Records for this task >>
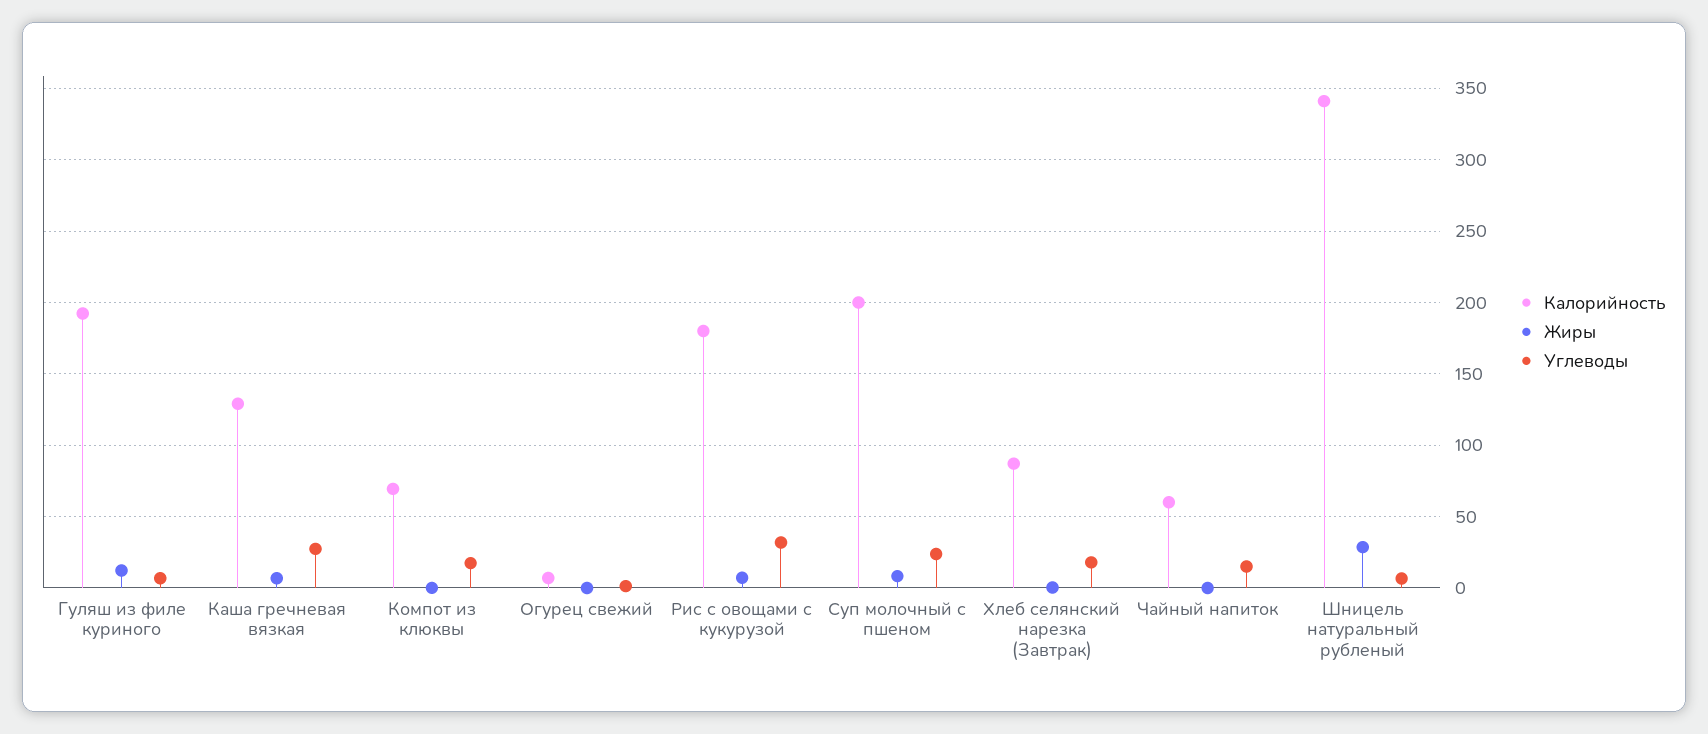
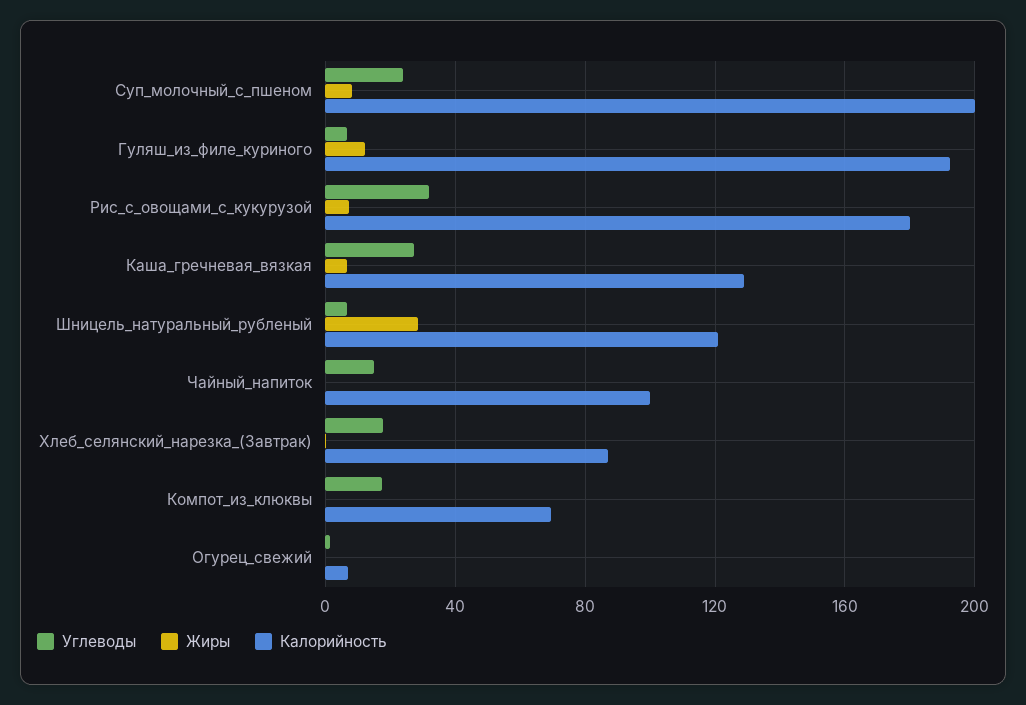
  {
    "Калорийность": {
      "Гуляш из филе куриного": 190,
      "Каша гречневая вязкая": 130,
      "Компот из клюквы": 70,
      "Огурец свежий": 5,
      "Рис с овощами с кукурузой": 180,
      "Суп молочный с пшеном": 200,
      "Хлеб селянский нарезка (Завтрак)": 85,
-     "Чайный напиток": 60,
+     "Чайный напиток": 100,
-     "Шницель натуральный рубленый": 340
+     "Шницель натуральный рубленый": 120
    },
    "Жиры": {
      "Гуляш из филе куриного": 10,
      "Каша гречневая вязкая": 5,
      "Компот из клюквы": 0,
      "Огурец свежий": 0,
      "Рис с овощами с кукурузой": 5,
      "Суп молочный с пшеном": 10,
      "Хлеб селянский нарезка (Завтрак)": 0,
      "Чайный напиток": 0,
      "Шницель натуральный рубленый": 30
    },
    "Углеводы": {
      "Гуляш из филе куриного": 5,
      "Каша гречневая вязкая": 25,
      "Компот из клюквы": 15,
      "Огурец свежий": 0,
      "Рис с овощами с кукурузой": 30,
      "Суп молочный с пшеном": 25,
      "Хлеб селянский нарезка (Завтрак)": 20,
      "Чайный напиток": 15,
      "Шницель натуральный рубленый": 5
    }
  }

Problem to work on >>
Copy out, from the listing above, every line that contains the word "кукурузой".

Response to the task >>
      "Рис с овощами с кукурузой": 180,
      "Рис с овощами с кукурузой": 5,
      "Рис с овощами с кукурузой": 30,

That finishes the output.